Copy every line from the records that holds the word "manually".

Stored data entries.
★ ★ ★ ★ ★ ★ ★

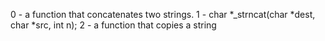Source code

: 0 -  a function that concatenates two strings.
1 - char *_strncat(char *dest, char *src, int n);
2 - a function that copies a string


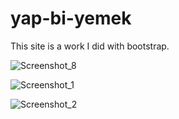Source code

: # yap-bi-yemek
This site is a work I did with bootstrap.

![Screenshot_8](https://user-images.githubusercontent.com/84645404/233727369-fb08517c-711a-4f4f-8158-8c542a94c269.png)

![Screenshot_1](https://user-images.githubusercontent.com/84645404/233726552-36197235-d851-40e7-8854-5042e90d3c0f.png)

![Screenshot_2](https://user-images.githubusercontent.com/84645404/233727104-cfc44eb4-d679-4e92-a957-184380a54250.png)

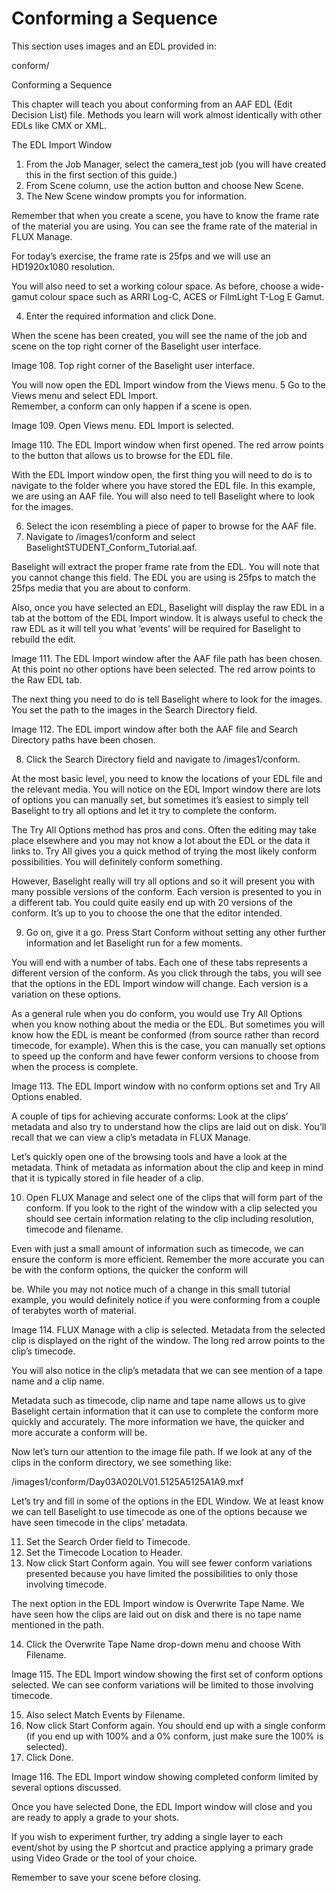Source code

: # Conforming a Sequence

This section uses images and an EDL provided in:

conform/

Conforming a Sequence

This chapter will teach you about conforming from an AAF EDL \(Edit Decision List\) file. Methods you learn will work almost identically with other EDLs like CMX or XML.

The EDL Import Window

1. From the Job Manager, select the camera\_test job \(you will have created this in the first section of this guide.\)
2. From Scene column, use the action button and choose New Scene.
3. The New Scene window prompts you for information.

Remember that when you create a scene, you have to know the frame rate of the material you are using. You can see the frame rate of the material in FLUX Manage.

For today’s exercise, the frame rate is 25fps and we will use an HD1920x1080 resolution.

You will also need to set a working colour space. As before, choose a wide-gamut colour space such as ARRI Log-C, ACES or FilmLight T-Log E Gamut.

4. Enter the required information and click Done.

When the scene has been created, you will see the name of the job and scene on the top right corner of the Baselight user interface.

Image 108. Top right corner of the Baselight user interface.

You will now open the EDL Import window from the Views menu. 5 Go to the Views menu and select EDL Import.  
Remember, a conform can only happen if a scene is open.

Image 109. Open Views menu. EDL Import is selected.

Image 110. The EDL Import window when first opened. The red arrow points to the button that allows us to browse for the EDL file.

With the EDL Import window open, the first thing you will need to do is to navigate to the folder where you have stored the EDL file. In this example, we are using an AAF file. You will also need to tell Baselight where to look for the images.

6.  Select the icon resembling a piece of paper to browse for the AAF file.
7.  Navigate to /images1/conform and select BaselightSTUDENT\_Conform\_Tutorial.aaf.

Baselight will extract the proper frame rate from the EDL. You will note that you cannot change this field. The EDL you are using is 25fps to match the 25fps media that you are about to conform.

Also, once you have selected an EDL, Baselight will display the raw EDL in a tab at the bottom of the EDL Import window. It is always useful to check the raw EDL as it will tell you what ‘events’ will be required for Baselight to rebuild the edit.

Image 111. The EDL Import window after the AAF file path has been chosen. At this point no other options have been selected. The red arrow points to the Raw EDL tab.

The next thing you need to do is tell Baselight where to look for the images. You set the path to the images in the Search Directory field.

Image 112. The EDL import window after both the AAF file and Search Directory paths have been chosen.

8. Click the Search Directory field and navigate to /images1/conform.

At the most basic level, you need to know the locations of your EDL file and the relevant media. You will notice on the EDL Import window there are lots of options you can manually set, but sometimes it’s easiest to simply tell Baselight to try all options and let it try to complete the conform.

The Try All Options method has pros and cons. Often the editing may take place elsewhere and you may not know a lot about the EDL or the data it links to. Try All gives you a quick method of trying the most likely conform possibilities. You will definitely conform something.

However, Baselight really will try all options and so it will present you with many possible versions of the conform. Each version is presented to you in a different tab. You could quite easily end up with 20 versions of the conform. It’s up to you to choose the one that the editor intended.

9. Go on, give it a go. Press Start Conform without setting any other further information and let Baselight run for a few moments.

You will end with a number of tabs. Each one of these tabs represents a different version of the conform. As you click through the tabs, you will see that the options in the EDL Import window will change. Each version is a variation on these options.

As a general rule when you do conform, you would use Try All Options when you know nothing about the media or the EDL. But sometimes you will know how the EDL is meant be conformed \(from source rather than record timecode, for example\). When this is the case, you can manually set options to speed up the conform and have fewer conform versions to choose from when the process is complete.

Image 113. The EDL Import window with no conform options set and Try All Options enabled.

A couple of tips for achieving accurate conforms: Look at the clips’ metadata and also try to understand how the clips are laid out on disk. You’ll recall that we can view a clip’s metadata in FLUX Manage.

Let’s quickly open one of the browsing tools and have a look at the metadata. Think of metadata as information about the clip and keep in mind that it is typically stored in file header of a clip.

10. Open FLUX Manage and select one of the clips that will form part of the conform. If you look to the right of the window with a clip selected you should see certain information relating to the clip including resolution, timecode and filename.

Even with just a small amount of information such as timecode, we can ensure the conform is more efficient. Remember the more accurate you can be with the conform options, the quicker the conform will

be. While you may not notice much of a change in this small tutorial example, you would definitely notice if you were conforming from a couple of terabytes worth of material.

Image 114. FLUX Manage with a clip is selected. Metadata from the selected clip is displayed on the right of the window. The long red arrow points to the clip’s timecode.

You will also notice in the clip’s metadata that we can see mention of a tape name and a clip name.

Metadata such as timecode, clip name and tape name allows us to give Baselight certain information that it can use to complete the conform more quickly and accurately. The more information we have, the quicker and more accurate a conform will be.

Now let’s turn our attention to the image file path. If we look at any of the clips in the conform directory, we see something like:

/images1/conform/Day03A020LV01.5125A5125A1A9.mxf

Let’s try and fill in some of the options in the EDL Window. We at least know we can tell Baselight to use timecode as one of the options because we have seen timecode in the clips’ metadata.

11.  Set the Search Order field to Timecode.
12.  Set the Timecode Location to Header.
13.  Now click Start Conform again. You will see fewer conform variations presented because you have limited the possibilities to only those involving timecode.

The next option in the EDL Import window is Overwrite Tape Name. We have seen how the clips are laid out on disk and there is no tape name mentioned in the path.

14. Click the Overwrite Tape Name drop-down menu and choose With Filename.

Image 115. The EDL Import window showing the first set of conform options selected. We can see conform variations will be limited to those involving timecode.

15.  Also select Match Events by Filename.
16.  Now click Start Conform again. You should end up with a single conform \(if you end up with 100% and a 0% conform, just make sure the 100% is selected\).
17.  Click Done.

Image 116. The EDL Import window showing completed conform limited by several options discussed.

Once you have selected Done, the EDL Import window will close and you are ready to apply a grade to your shots.

If you wish to experiment further, try adding a single layer to each event/shot by using the P shortcut and practice applying a primary grade using Video Grade or the tool of your choice.

Remember to save your scene before closing.

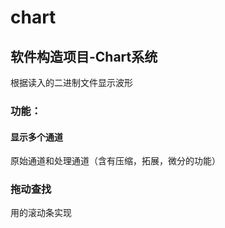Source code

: # chart
## 软件构造项目-Chart系统
根据读入的二进制文件显示波形
### 功能：
#### 显示多个通道
原始通道和处理通道（含有压缩，拓展，微分的功能）
### 拖动查找
用的滚动条实现
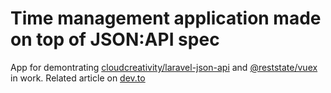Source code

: # Time management application made on top of JSON:API spec

App for demontrating [cloudcreativity/laravel-json-api](https://laravel-json-api.readthedocs.io/en/latest) and [@reststate/vuex](https://github.com/reststate/reststate-vuex) in work. Related article on [dev.to]()
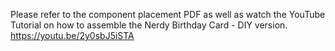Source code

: Please refer to the component placement PDF as well as watch the YouTube Tutorial on how to assemble the Nerdy Birthday Card - DIY version. https://youtu.be/2y0sbJ5iSTA
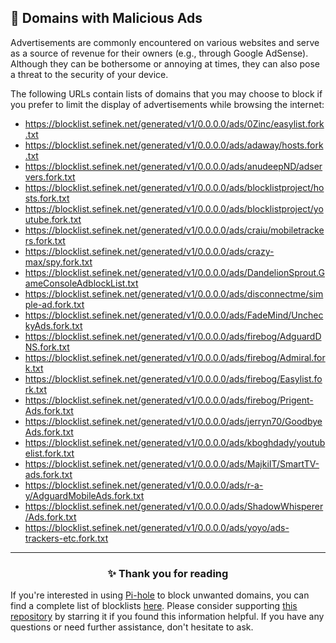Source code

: <!-- SEO DATA FOR BLOCKLIST.SEIFNEK.NET
* Title       : Domains with Malicious Ads
* Description : 
* Tags        :
* Canonical   : /viewer/info/block/Advertising
-->

## 🚫 Domains with Malicious Ads
Advertisements are commonly encountered on various websites and serve as a source of revenue for their owners (e.g., through Google AdSense).
Although they can be bothersome or annoying at times, they can also pose a threat to the security of your device.

The following URLs contain lists of domains that you may choose to block if you prefer to limit the display of advertisements while browsing the internet:
- https://blocklist.sefinek.net/generated/v1/0.0.0.0/ads/0Zinc/easylist.fork.txt
- https://blocklist.sefinek.net/generated/v1/0.0.0.0/ads/adaway/hosts.fork.txt
- https://blocklist.sefinek.net/generated/v1/0.0.0.0/ads/anudeepND/adservers.fork.txt
- https://blocklist.sefinek.net/generated/v1/0.0.0.0/ads/blocklistproject/hosts.fork.txt
- https://blocklist.sefinek.net/generated/v1/0.0.0.0/ads/blocklistproject/youtube.fork.txt
- https://blocklist.sefinek.net/generated/v1/0.0.0.0/ads/craiu/mobiletrackers.fork.txt
- https://blocklist.sefinek.net/generated/v1/0.0.0.0/ads/crazy-max/spy.fork.txt
- https://blocklist.sefinek.net/generated/v1/0.0.0.0/ads/DandelionSprout.GameConsoleAdblockList.txt
- https://blocklist.sefinek.net/generated/v1/0.0.0.0/ads/disconnectme/simple-ad.fork.txt
- https://blocklist.sefinek.net/generated/v1/0.0.0.0/ads/FadeMind/UncheckyAds.fork.txt
- https://blocklist.sefinek.net/generated/v1/0.0.0.0/ads/firebog/AdguardDNS.fork.txt
- https://blocklist.sefinek.net/generated/v1/0.0.0.0/ads/firebog/Admiral.fork.txt
- https://blocklist.sefinek.net/generated/v1/0.0.0.0/ads/firebog/Easylist.fork.txt
- https://blocklist.sefinek.net/generated/v1/0.0.0.0/ads/firebog/Prigent-Ads.fork.txt
- https://blocklist.sefinek.net/generated/v1/0.0.0.0/ads/jerryn70/GoodbyeAds.fork.txt
- https://blocklist.sefinek.net/generated/v1/0.0.0.0/ads/kboghdady/youtubelist.fork.txt
- https://blocklist.sefinek.net/generated/v1/0.0.0.0/ads/MajkiIT/SmartTV-ads.fork.txt
- https://blocklist.sefinek.net/generated/v1/0.0.0.0/ads/r-a-y/AdguardMobileAds.fork.txt
- https://blocklist.sefinek.net/generated/v1/0.0.0.0/ads/ShadowWhisperer/Ads.fork.txt
- https://blocklist.sefinek.net/generated/v1/0.0.0.0/ads/yoyo/ads-trackers-etc.fork.txt


<hr>
<h3 align="center">✨ Thank you for reading</h3>
If you're interested in using <a href="../What%20is%20Pi-hole.md">Pi-hole</a> to block unwanted domains, you can find a complete list of blocklists <a href="../../lists/md/Pi-hole.md">here</a>.
Please consider supporting <a href="https://github.com/sefinek24/Sefinek-Blocklist-Collection" target="_blank">this repository</a> by starring it if you found this information helpful.
If you have any questions or need further assistance, don't hesitate to ask.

★ ★ ★ ★ ★ ★ ★

Answer area.
At the most basic level, you need to know the locations of your EDL file and the relevant media. You will notice on the EDL Import window there are lots of options you can manually set, but sometimes it’s easiest to simply tell Baselight to try all options and let it try to complete the conform.
As a general rule when you do conform, you would use Try All Options when you know nothing about the media or the EDL. But sometimes you will know how the EDL is meant be conformed \(from source rather than record timecode, for example\). When this is the case, you can manually set options to speed up the conform and have fewer conform versions to choose from when the process is complete.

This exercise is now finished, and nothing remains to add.